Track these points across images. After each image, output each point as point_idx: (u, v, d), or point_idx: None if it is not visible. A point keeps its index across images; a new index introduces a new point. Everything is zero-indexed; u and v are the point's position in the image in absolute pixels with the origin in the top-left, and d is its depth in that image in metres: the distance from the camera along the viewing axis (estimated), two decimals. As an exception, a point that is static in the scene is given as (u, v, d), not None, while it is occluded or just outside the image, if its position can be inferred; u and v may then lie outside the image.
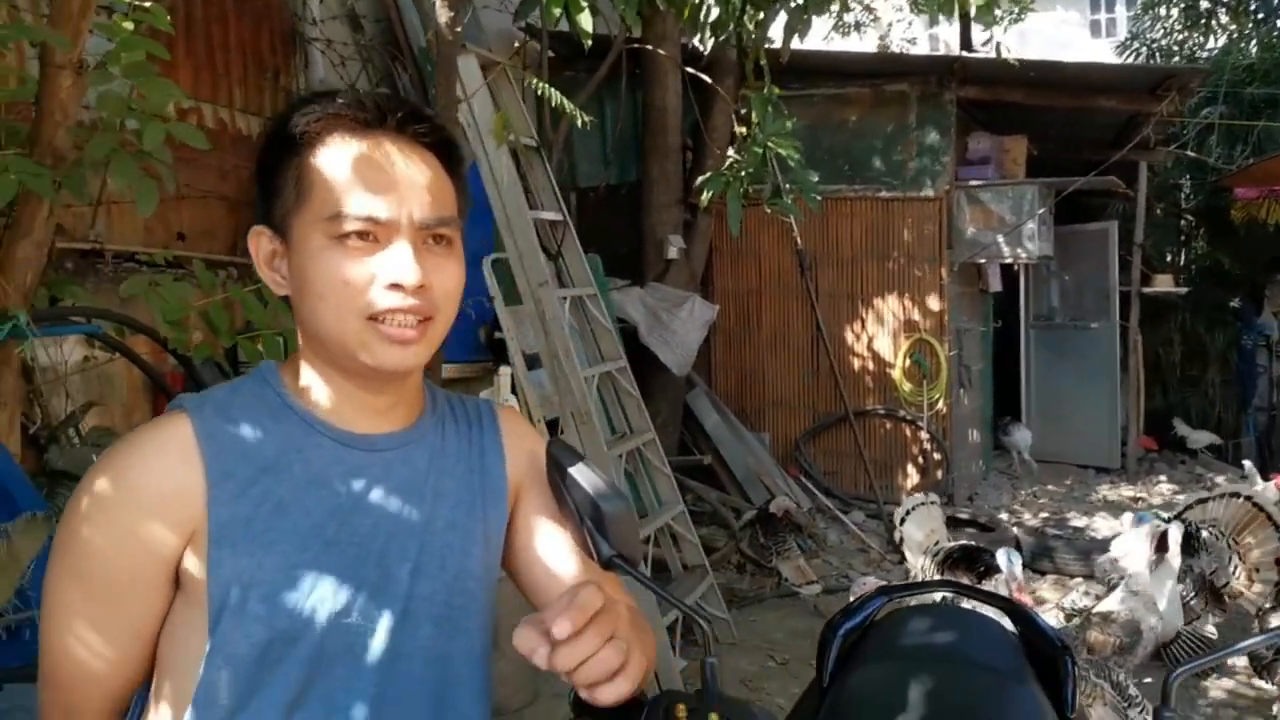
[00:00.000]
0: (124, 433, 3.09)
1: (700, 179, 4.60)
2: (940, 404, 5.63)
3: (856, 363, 5.83)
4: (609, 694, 0.74)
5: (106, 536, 0.84)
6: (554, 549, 1.02)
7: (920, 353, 5.65)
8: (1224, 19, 8.91)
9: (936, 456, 5.67)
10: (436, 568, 0.94)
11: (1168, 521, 3.52)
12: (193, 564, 0.85)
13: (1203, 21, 8.98)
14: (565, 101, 3.26)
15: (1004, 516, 5.48)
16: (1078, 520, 5.45)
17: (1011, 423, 6.81)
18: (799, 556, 4.09)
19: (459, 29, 2.97)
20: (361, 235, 0.86)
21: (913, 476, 5.74)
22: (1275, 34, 8.64)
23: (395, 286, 0.86)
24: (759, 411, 6.01)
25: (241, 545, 0.85)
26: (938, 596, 2.29)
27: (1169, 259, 7.94)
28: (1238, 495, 4.02)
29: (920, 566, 3.35)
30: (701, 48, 5.35)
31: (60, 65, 2.05)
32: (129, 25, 1.77)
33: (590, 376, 3.68)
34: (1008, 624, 1.76)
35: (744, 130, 4.47)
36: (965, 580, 3.19)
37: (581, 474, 0.99)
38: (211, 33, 3.84)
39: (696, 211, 5.50)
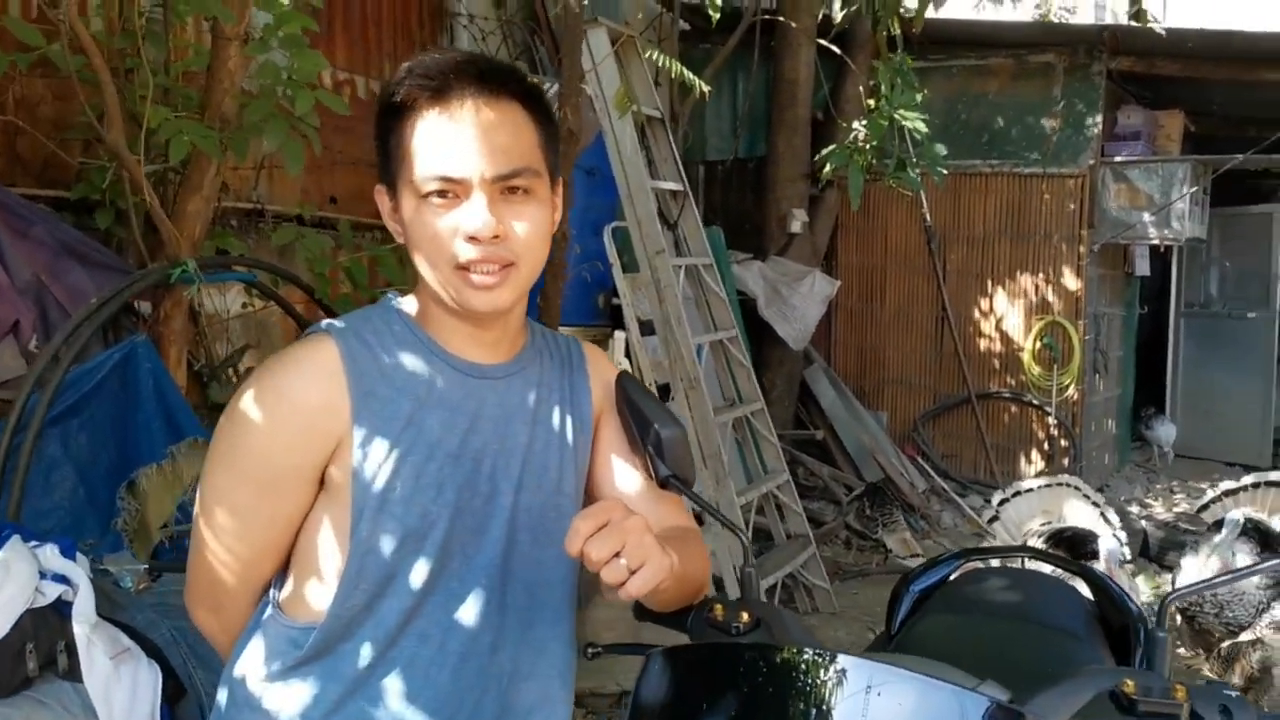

**YOUR INSTRUCTIONS**
Print once more, exactly, the lines from the one with "12: (193, 564, 0.85)" through the last line of the data, both ends included, without any pictures.

**SOLUTION BELOW**
12: (193, 564, 0.85)
13: (1203, 21, 8.98)
14: (565, 101, 3.26)
15: (1004, 516, 5.48)
16: (1078, 520, 5.45)
17: (1011, 423, 6.81)
18: (799, 556, 4.09)
19: (459, 29, 2.97)
20: (361, 235, 0.86)
21: (913, 476, 5.74)
22: (1275, 34, 8.64)
23: (395, 286, 0.86)
24: (759, 411, 6.01)
25: (241, 545, 0.85)
26: (938, 596, 2.29)
27: (1169, 259, 7.94)
28: (1238, 495, 4.02)
29: (920, 566, 3.35)
30: (701, 48, 5.35)
31: (60, 65, 2.05)
32: (129, 25, 1.77)
33: (590, 376, 3.68)
34: (1008, 624, 1.76)
35: (744, 130, 4.47)
36: (965, 580, 3.19)
37: (581, 474, 0.99)
38: (211, 33, 3.84)
39: (696, 211, 5.50)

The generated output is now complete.